Kern AI is a German startup , which has built a platform for NLP developers and data scientists to not only control the labelling process, but automate and orchestrate tangential tasks and allow them to address low-quality data that comes their way.
Kern AI libraries and tools aim at improving the data-centric AI lifecycle.
Kern AI, a data-centric platform to build natural language interfaces. A no-code tool for machine learning so that business units could do machine learning themselves.
Kern AI provides the tools to improve data quality, from fixing label errors to enriching data by metadata.
It maintain and publish refinery, the data scientist’s open-source choice to scale, assess and maintain natural language data. Also, it maintains bricks, a collection of open-source modular NLP enrichments.
The goal of Kern.ai is to shorten the gap between ideas and reality in NLP, ultimately enabling reliable, controllable and powerful natural language interfaces.
Kern AI offers services in the field of natural language processing that enable a range of interaction modes between humans and machines. They manage natural language products, ETL pipelines, and workflows.
Whether it’s analyzing customer behavior, weather forecasting, or finding new chemical compounds, machine learning has established itself as a versatile tool for recognizing patterns and deriving insights from data to automate processes and make business decisions.
Yet, machine learning models can only be as good as your data, and you need to systematically change or enhance datasets to improve the performance of the model: this is the tenet of data-centric machine learning. Kern AI provides the tools to improve data quality, from fixing label errors to enriching data by metadata.
The goal in developing Refinery is to give companies control of their data and to help developers find subsets of mislabelled data that made the machine learning model decrease in performance.
It uses various approaches to identify mislabelled data.
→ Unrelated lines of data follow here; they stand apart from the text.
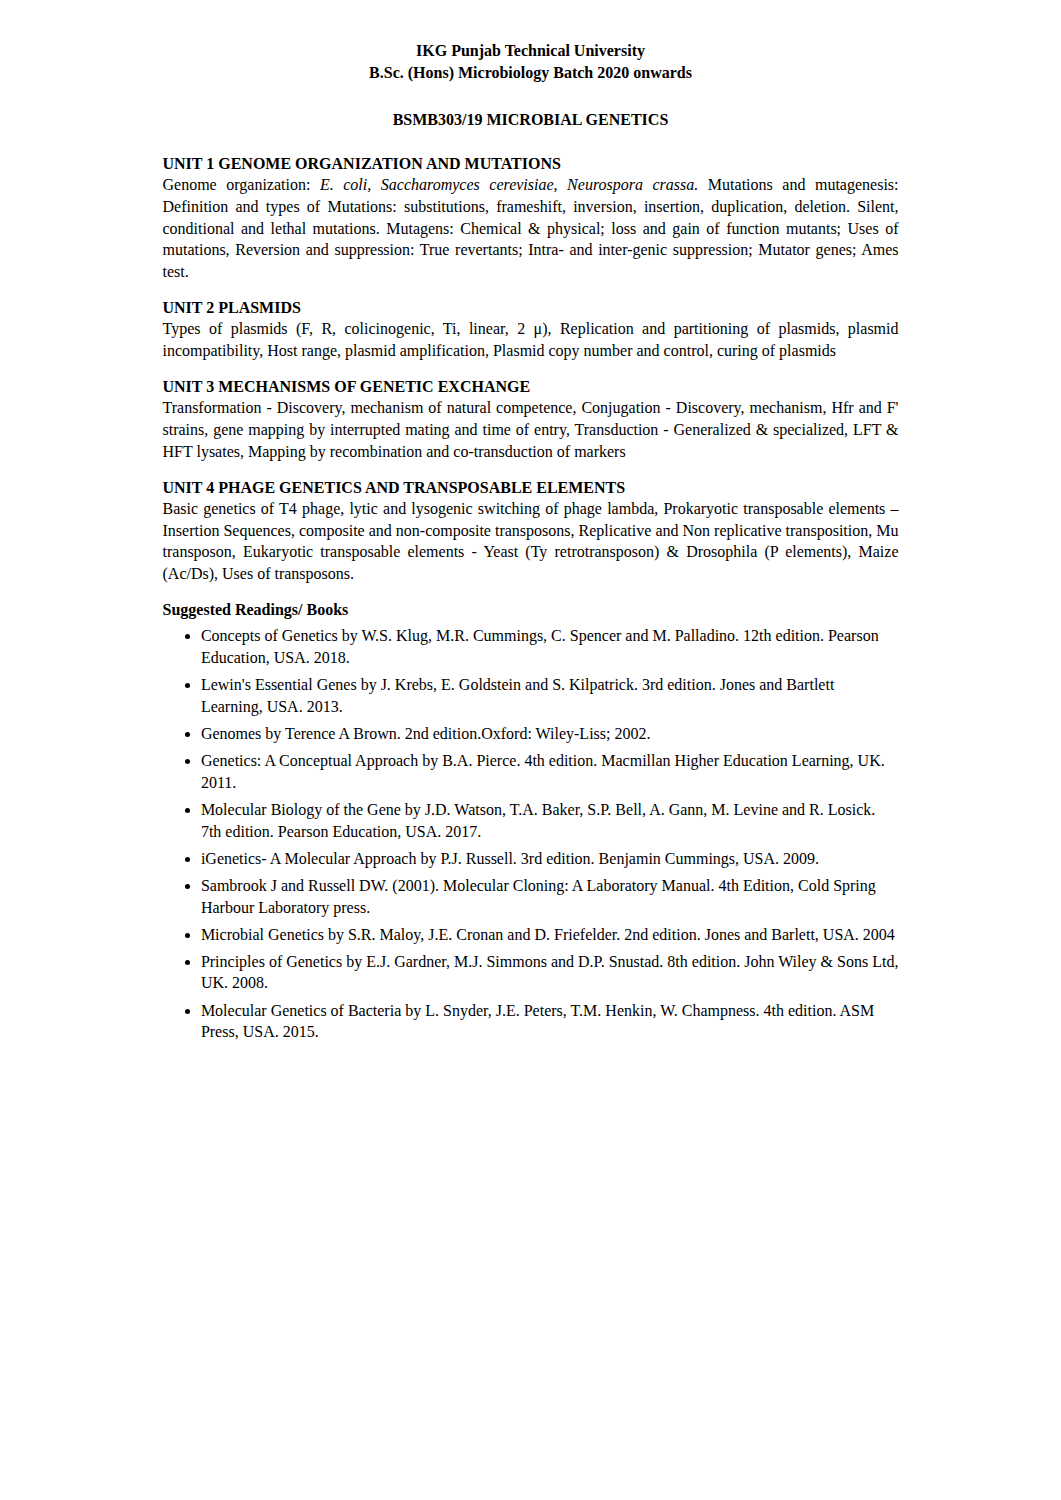IKG Punjab Technical University B.Sc. (Hons) Microbiology Batch 2020 onwards
BSMB303/19 MICROBIAL GENETICS
UNIT 1 GENOME ORGANIZATION AND MUTATIONS
Genome organization: E. coli, Saccharomyces cerevisiae, Neurospora crassa. Mutations and mutagenesis: Definition and types of Mutations: substitutions, frameshift, inversion, insertion, duplication, deletion. Silent, conditional and lethal mutations. Mutagens: Chemical & physical; loss and gain of function mutants; Uses of mutations, Reversion and suppression: True revertants; Intra- and inter-genic suppression; Mutator genes; Ames test.
UNIT 2 PLASMIDS
Types of plasmids (F, R, colicinogenic, Ti, linear, 2 μ), Replication and partitioning of plasmids, plasmid incompatibility, Host range, plasmid amplification, Plasmid copy number and control, curing of plasmids
UNIT 3 MECHANISMS OF GENETIC EXCHANGE
Transformation - Discovery, mechanism of natural competence, Conjugation - Discovery, mechanism, Hfr and F' strains, gene mapping by interrupted mating and time of entry, Transduction - Generalized & specialized, LFT & HFT lysates, Mapping by recombination and co-transduction of markers
UNIT 4 PHAGE GENETICS AND TRANSPOSABLE ELEMENTS
Basic genetics of T4 phage, lytic and lysogenic switching of phage lambda, Prokaryotic transposable elements – Insertion Sequences, composite and non-composite transposons, Replicative and Non replicative transposition, Mu transposon, Eukaryotic transposable elements - Yeast (Ty retrotransposon) & Drosophila (P elements), Maize (Ac/Ds), Uses of transposons.
Suggested Readings/ Books
Concepts of Genetics by W.S. Klug, M.R. Cummings, C. Spencer and M. Palladino. 12th edition. Pearson Education, USA. 2018.
Lewin's Essential Genes by J. Krebs, E. Goldstein and S. Kilpatrick. 3rd edition. Jones and Bartlett Learning, USA. 2013.
Genomes by Terence A Brown. 2nd edition.Oxford: Wiley-Liss; 2002.
Genetics: A Conceptual Approach by B.A. Pierce. 4th edition. Macmillan Higher Education Learning, UK. 2011.
Molecular Biology of the Gene by J.D. Watson, T.A. Baker, S.P. Bell, A. Gann, M. Levine and R. Losick. 7th edition. Pearson Education, USA. 2017.
iGenetics- A Molecular Approach by P.J. Russell. 3rd edition. Benjamin Cummings, USA. 2009.
Sambrook J and Russell DW. (2001). Molecular Cloning: A Laboratory Manual. 4th Edition, Cold Spring Harbour Laboratory press.
Microbial Genetics by S.R. Maloy, J.E. Cronan and D. Friefelder. 2nd edition. Jones and Barlett, USA. 2004
Principles of Genetics by E.J. Gardner, M.J. Simmons and D.P. Snustad. 8th edition. John Wiley & Sons Ltd, UK. 2008.
Molecular Genetics of Bacteria by L. Snyder, J.E. Peters, T.M. Henkin, W. Champness. 4th edition. ASM Press, USA. 2015.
On the most basic level, it could be two people manually looking through the data: we check where they agree or disagree about the labels so that we get a human subjectivity benchmark. On a more sophisticated level, It uses different machine learning models, say some version of GPT with some active learner from HuggingFace, to get labels from an ensemble of models and see where they agree or disagree. By cleverly setting filters, for example, where models have high accuracy but low overlap in their labels, one can easily find bad, mislabeled data.
Kern.AI’s goal with Refinery is to spark the creativity of developers. One could, for example, not only perform label tasks but also give structured metadata to unstructured data, for instance, determine the sentence complexity of a corpus of text.
It allows embeddings, representing inputs – words, images, and others – as vectors, which gives structure to data. This is one of the major breakthroughs of deep learning: giving structure to unstructured data such as text.
By comparing how similar vectors are, for example, their overlap, one can find texts that are similar. Many real-world machine learning problems involve both supervised and unsupervised learning, where, for example, the labels are unknown. By using embeddings, one can identify topics, which can then be used as labels for a supervised learning process.
Talking about natural language processing, everyone is currently hyped about large language models like GPT, which has been around for a while but only recently got incredibly good.
‘HuggingFace’ ‘approach is to making models smaller again and depending on the use cases, for instance, classification tasks or a simple yes/no vote, models can become smaller: They get pre-trained by foundational models and then fine-tuned to perform a very specific task with very high accuracy, which also requires really high-quality data.
Last but not least, one missing piece is the integration of external knowledge sources. Machine learning models won’t replace databases, but they can give context. For example, you won’t ask ChatGPT about the order status of your purchase online, but if attached to a database with the order status, it can retrieve that knowledge and give context, such as an explanation of why the order is delayed.
refinery: the heart of the platform
This is the flagship of our NLP stack. refinery is both database and the application logic editor; it allows you to scale, assess and maintain your data. It automates the process of data cleaning and labeling, and shows you where improvements can be made. It also allows you to easily work together with inhouse or external annotators, and leverages the power of large language models to help you with your data.
bricks: the fuel of the platform
Our overall platform runs on plenty of natural language processing automations, which can be defined by the user. Now, the use cases our users face have different challenges, and require different automations. This is why we have implemented bricks: a collection of open-source and modular automations that can be stacked together, enabling users to customize the platform to their use cases with ease.
gates: enabling realtime processing
gates simply is the add-on to refinery, allowing it to process realtime data streams. With gates, you can use refinery to make predictions on data immediately, and use the results to make operational decisions.
workflow: the orchestrator of the platform
workflow is the glue of the platform, allowing you to define ETL-like pipelines that can understand natural language. For instance, you can use workflow to grab data from a 3rd party API, put it through refinery/gates, and then use the results in any further step of the pipeline.